Robots are coming for our jobs. Virtual reality is coming to make the jobs that remain easier to accomplish.


All of the world’s manufacturing sectors are in the process of applying VR to the dizzying number of tasks required all up and down the supply chain — from handling raw materials to shipping goods off to end-users. Don’t be surprised if the future of manufacturing looks quite a bit different than it does today thanks to this up-and-coming — and quickly maturing — technology.

Inventory Management

If you’ve never worked in a warehouse before, it might be difficult to imagine how useful virtual reality could be for the “picking” of orders. In shipment facilities, for example, several products may be gathered at once to be shipped together in the same container. In a FedEx or DHL facility, picking involves choosing the correct shipment from many, at the right time, and seeing it on toward the next part of the chain of custody.

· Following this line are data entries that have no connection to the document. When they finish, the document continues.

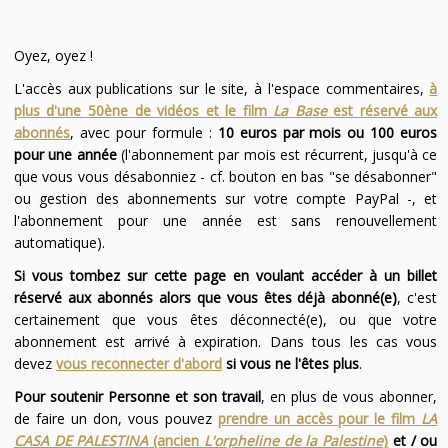
Oyez, oyez !
L'accès aux publications sur le site, à l'espace commentaires,
à
plus d'une 50ène de vidéos et le film
La Base
est réservé aux
abonnés
, avec pour formule :
10 euros par mois ou 100 euros
pour une année
(l'abonnement par mois est récurrent, jusqu'à ce
que vous vous désabonniez - cf. bouton en bas "se désabonner"
ou gestion des abonnements sur votre compte PayPal -, et
l'abonnement pour une année est sans renouvellement
automatique).
Si vous tombez sur cette page en voulant accéder à un billet
réservé aux abonnés alors que vous êtes déjà abonné(e)
, c'est
certainement que vous êtes déconnecté(e), ou que votre
abonnement est arrivé à expiration. Dans tous les cas vous
devez
vous reconnecter d'abord
si vous ne l'êtes plus
.
Pour soutenir Personne et son travail
, en plus de vous abonner,
de faire un don, vous pouvez
prendre un accès pour le film
LA
CASA DE PALESTINA
(ancien
L'orpheline de la Palestine
)
et / ou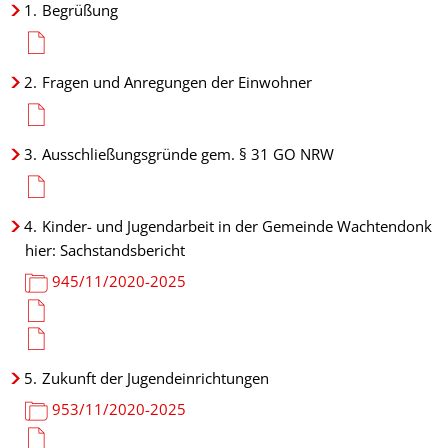
1.
Begrüßung
2.
Fragen und Anregungen der Einwohner
3.
Ausschließungsgründe gem. § 31 GO NRW
4.
Kinder- und Jugendarbeit in der Gemeinde Wachtendonk
hier: Sachstandsbericht
945/11/2020-2025
5.
Zukunft der Jugendeinrichtungen
953/11/2020-2025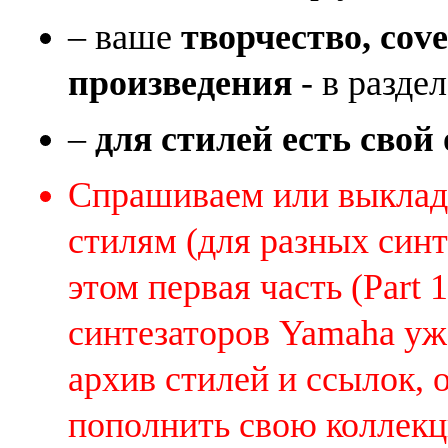
– ваше
творчество, cov
произведения
- в раздел
–
для стилей есть свой
Спрашиваем или выклады
стилям (для разных синт
этом первая часть (Part 
синтезаторов Yamaha уж
архив стилей и ссылок, 
пополнить свою коллек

The previous version of this paradigm required “pickers” to juggle handheld RFID or barcode scanners, sometimes while operating heavy machinery or dollies simultaneously. Virtual reality delivers the most important task-related information while keeping our hands unencumbered. Amazon.com and the U.S. Postal Service are already frighteningly efficient at what they do — virtual reality should boost their productivity and accuracy even further.

Training

Many of the global industries which still rely on physical labor in a major way are in the midst of a labor shortage. Simply put, we have a lot of semi-skilled positions available and not enough semi-skilled persons to fill them. The fact that college becomes more prohibitively expensive each year isn’t helping things. Amazingly, VR may soon play a central role in the employee training and onboarding processes.


New hires can receive more tailored, relevant and, most importantly, workflow-friendly training prompts as they learn the ropes. This type of immersive learning is frequently credited with better recall later on, so imagine the potential when VR delivers not dry classroom learning, but instead context- and graphics-rich training materials right when you need them most. It might even preside over a kind of renaissance in on-site “apprenticeship-style” training, where learning is put to use immediately and with the benefit of real-world context.

Maintenance

General Electric paired with software company Upskill recently to demonstrate the benefits VR can bring to general maintenance. It’s a timely example, too: they proved that wind turbine workers could deliver productivity improvements of nearly 35 percent with assistance from VR. This is compared with the benchmark of “traditional” and VR-less turbine wiring techniques.


For wind turbine technicians, this is less a “maintenance” application and more a “day-to-day” type of thing. Nevertheless, the concept readily applies to a great deal of the duplicable, repetitive and frequently necessary upkeep tasks needed by modern machinery and facilities of all kinds.

Floor Plan Optimization

Building a brand-new facility from scratch or designing upgrades for an existing structure are both difficult and time-intensive tasks you don’t want to get wrong the first time around. Whether you need to choose locations for stationary manufacturing or material handling equipment or you just need to come up with a more natural workflow for your employees, virtual reality is here to help you out.


Interior decorators have allowed consumers to play with top-down views of their homes to digitally arrange dining room tables and loveseats for some time now. It lets us, as it were, adjust the “digital Feng Shui” of our homes and workplaces before plunking down the cash on new furnishings. Virtual reality will take this concept to its logical next step.


Imagine manipulating equipment and furniture not in two dimensions, but in three. Picture yourself walking through a totally virtual wireframe representation of what your new building could look like. Imagine how much easier the trial and error if it all could be with VR giving us a new pair of eyes.


As you can see, there likely isn’t a single part of the manufacturing process that won’t be touched in some way by the advent of more mature virtual reality technology. That’s a step forward we can all get behind.